Вот только дотронуться до нее он никак не мог, хотя Машечка и впрямь была совсем рядом, но почему-то и необъяснимо далекой одновременно.
– Не старайся, Егор, – сказала она, – ты меня уже потерял. Ищи ту, которую еще можешь найти.
– Но ты ведь… ты ведь пошутила, что умерла?.. Ты сказала это фигурально, в том смысле, что умерла для меня?
– Ты до сих пор ищешь в этой жизни смысл, Егор? – отбросив со лба темную челку, усмехнулась Машечка. – Ты и правда думаешь, что живешь? Ты считаешь, что все мы и все, что вокруг нас, – это на самом деле?.. Ты даже ничем не пахнешь, косморазведчик третьего класса! – Нет, это сказала уже не Машечка. Вместо нее перед Плюхом стоял его наставник из Академии – Михаил Гусев, позывной Выкрутас – невыносимо придирчивый и дотошный, хоть и неплохой в целом дядька.
Выкрутас и впрямь начал обнюхивать косморазведчика, а когда добрался до рук, даже лизнул ладонь шершавым, как наждак, языком.
– Вот только без этого, ладно?! – отдернул Плюх руку.
Выкрутас недовольно заворчал, а потом вдруг утробно рыкнул, обдав разведчика тошнотворным смрадом.
Плюх невольно шарахнулся в сторону, проснулся и открыл глаза. Ночь еще не закончилась, но даже в самое темное время суток мрак не окутывал Зону полностью, небо ее не становилось черным, продолжая светиться мрачным багрянцем, изредка прошиваемым вялыми ниточками молний. При таком освещении лицо напарника можно было бы разглядеть, лишь уткнувшись в него нос к носу, но силуэт просматривался бы и с десятка метров, а если на фоне неба, то и вовсе издалека.

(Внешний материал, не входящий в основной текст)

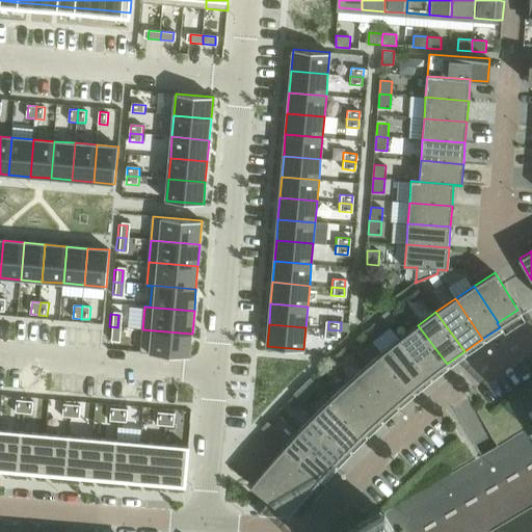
[(399,339),(430,377),(447,364),(418,325),(399,339)]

Сейчас же «напарником» космосталкера было нечто. Не человек – это точно, хотя бы уже потому, что был длиннее самого Плюха едва ли не вдвое. Именно длиннее, а не выше, поскольку вздымалось над землей не более чем на метр. А еще у этой твари фосфорически-зеленым цветом сверкали глаза. И разило от нее так, что даже оказавшись от незваного гостя в паре метров, разведчику хотелось зажать нос.
Однако вместо этого Плюх начал медленно и осторожно отползать в сторону, надеясь, что зверюга, потеряв его из поля зрения, уберется восвояси. Надеяться на это определенно не стоило – вряд ли плохо видящее в темноте животное выходило бы на охоту именно ночью. Да и нюх у него наверняка был получше человеческого.

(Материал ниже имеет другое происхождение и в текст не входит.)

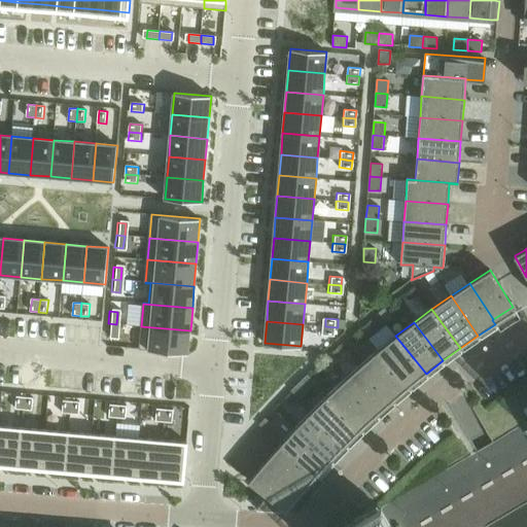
[(108,323),(107,336),(115,337),(116,324),(108,323)]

Так что ждать, пока добыча от него скроется, ночной хищник не стал. Он глухо рявкнул, и Плюх на фоне темно-багрового неба увидел вытянутое в прыжке огромное тело.

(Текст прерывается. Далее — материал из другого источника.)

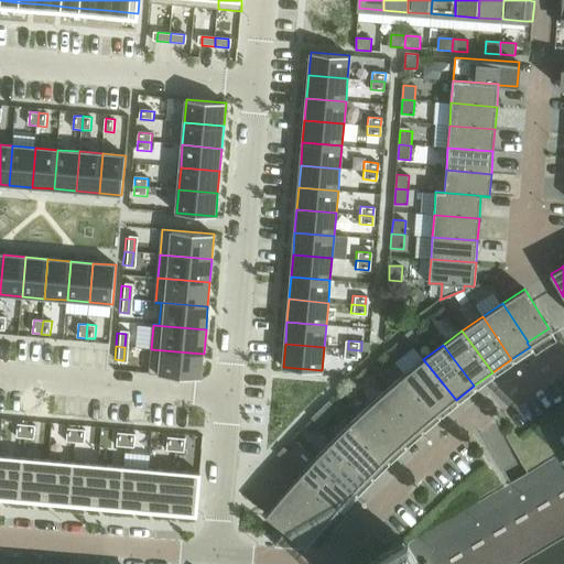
[(151,349),(149,373),(202,379),(204,354),(151,349)]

Дальше у косморазведчика работали только инстинкты. Вскочить, рвануть до треска сухожилий и мчаться, пригнувшись, неважно куда, лишь бы не слышать за спиной удары о землю мощных лап и сиплое, размеренное дыхание звериных легких.
Когда наряду с инстинктами включился и рассудок, Плюху стало ясно, что его финальный забег продлится совсем недолго – минуты две при самом оптимальном варианте.
Однако расклад вышел совсем другим, поскольку космосталкер со всего маху вляпался в аномалию с малоромантичным названием «выжималка». То, что новая беда ничуть не лучше прежней, он догадался не сразу. Почувствовал лишь, будто влетел в густой кисель, не имеющий вкуса и запаха. Первым делом исчезли все звуки, будто «кисель» забил уши. Во вторую очередь Плюх понял, что не касается ногами земли. А вот потом!.. Потом он почувствовал, что его стали растягивать и выкручивать – точно так, как это делают, выжимая белье при ручной стирке, правда, во много раз медленней, так что сознание от непереносимой дикой боли косморазведчик потерял не сразу.